Something happened today that was far more interesting than anything in this half-hour. Daniel volunteered that Isis is his favorite superhero, “because she can tell the earth to do anything and she can tell the sky to do anything.”
Isis 2.4 – The Cheerleader
Daniel knew where this episode was headed early on. They’re really heavy-handed about cheating in these shows, aren’t they? This time out, a cheerleader pilfers the questions for the chemistry test and is really obnoxiously brazen about it, but our son knew that she shouldn’t be doing that.
The cheerleader was played by Laurette Spang, who’d later play Cassiopeia in the original Battlestar Galactica. I kind of felt like the episode’s director, Hollingsworth Morse, asked her to play it exactly like Maureen McCormick would have played an episode of The Brady Bunch where Marcia decides to cheat. The head of the cheerleading squad was played by Danil Thorppe, who would later have a recurring role as a detective in the very ’80s cop show Hunter.
Isis 2.3 – The Class Clown
Continuing the tedium, this time out we have a practical joker on campus. He nearly kills Rennie in a lab accident that spills chemicals all over the floor, and then he sabotages the school bus that takes everybody on a field trip. It’s called “The Class Clown,” but “The Sociopath” might have been a more honest title.
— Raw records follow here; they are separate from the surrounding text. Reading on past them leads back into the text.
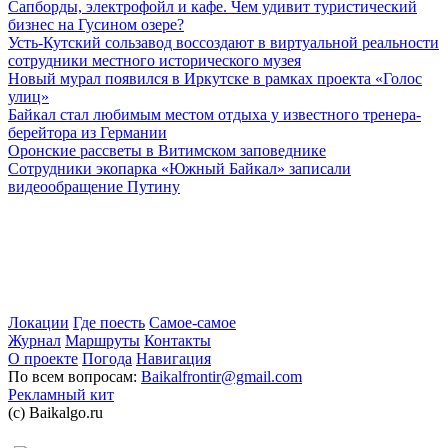
Сапборды, электрофойл и кафе. Чем удивит туристический
бизнес на Гусином озере?
Усть-Кутский сользавод воссоздают в виртуальной реальности
сотрудники местного исторического музея
Новый мурал появился в Иркутске в рамках проекта «Голос
улиц»
Байкал стал любимым местом отдыха у известного тренера-
берейтора из Германии
Оронские рассветы в Витимском заповеднике
Сотрудники экопарка «Южный Байкал» записали
видеообращение Путину
Локации
Где поесть
Самое-самое
Журнал
Маршруты
Контакты
О проекте
Погода
Навигация
По всем вопросам:
Baikalfrontir@gmail.com
Рекламный кит
(с) Baikalgo.ru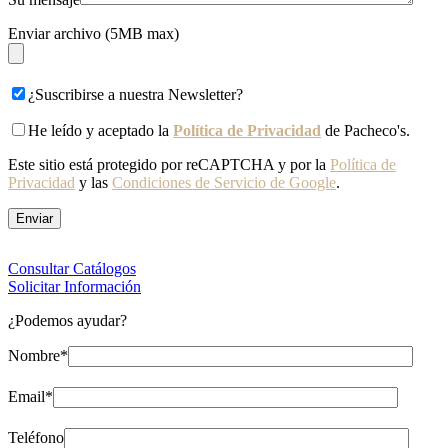
Enviar archivo (5MB max)
¿Suscribirse a nuestra Newsletter?
He leído y aceptado la
Política de Privacidad
de Pacheco's.
Este sitio está protegido por reCAPTCHA y por la
Política de
Privacidad
y las
Condiciones de Servicio de Google
.
Consultar Catálogos
Solicitar Información
¿Podemos ayudar?
Nombre*
Email*
Teléfono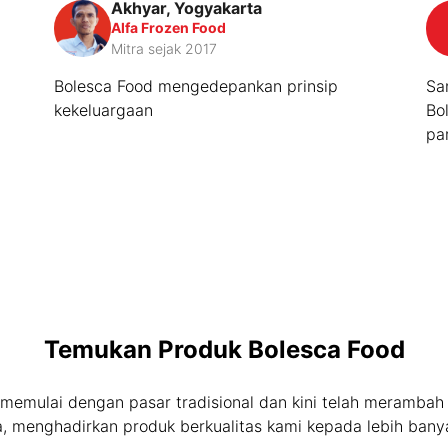
Akhyar, Yogyakarta
Alfa Frozen Food
Mitra sejak 2017
Bolesca Food mengedepankan prinsip
Sa
kekeluargaan
Bo
pa
Temukan Produk Bolesca Food
memulai dengan pasar tradisional dan kini telah meramba
, menghadirkan produk berkualitas kami kepada lebih bany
Isis 2.2 – The Hitchhikers
As inevitably as the rise of the sun, one of these shows did a “don’t hitchhike” episode. But I think they got this one backward, honestly. The first time the naughty hitchhiker, played by Jewel Blanch, gets into a stranger’s car, he drives it off a cliff. The second time, reasoning that he’s not a stranger any longer, the car’s electrical system shorts out, leaving them stranded on train tracks with the power locks down. So the lesson probably shouldn’t be “don’t get into strangers’ cars,” but “don’t let Jewel Blanch into your car; she’s bad luck.”
Striving for the moral high ground, we reminded Daniel not to get into a car with strangers. “I know that,” he said with a roll of his eyes.
Isis 2.1 – The Seeing Eye Horse
Isis began its second season with the most boring half hour of television ever produced. It’s notable only for introducing Ronalda Douglas, on the right above, as Rennie Carol. She took over from Joanna Pang, as we can assume that her character of Cindy Lee graduated between seasons. The episode also stars Gregory Elliot in his first credited Hollywood part, per IMDB. He’d later have a recurring role on Tales of the Gold Monkey.
Isis 1.15 – Dreams of Flight
Huh. You get so used to Isis using magic that it was actually a little surprise to have her stop a runaway truck by just climbing in the cab and hitting the brakes.
Anyway, this was the last episode of the show’s first season, and the last one for Joanna Pang, who didn’t return when the show went back into production for the 1976 season. The guest villain – another misguided kid – was played by Paul Hinckley. Two seasons later, he would star opposite Lennie Weinrib in 1977’s Magic Mongo for Sid and Marty Krofft. These are his only credits on IMDB.
Isis 1.14 – Scuba Duba
This episode of Isis guest stars Brian Byers, who was frequently seen in small roles in the 1970s as a hunky, good-looking young fellow. First he impulsively almost falls off a mountain because he didn’t check his rope, and a couple of days later he nearly drowns because he didn’t wait for a partner and didn’t check his scuba tank.
Daniel was really worried about the guy! He’s never liked innocents being put into serious danger in shows and tonight, he hid under his blanket for a couple of minutes. He has only just begun learning to swim and takes all our safety warnings very, very seriously. Seeing this clod ignore the rules might have hit home a little for him, which is good. So the moral-of-the-week does work, but I do wish we’d have a few more villains in this show.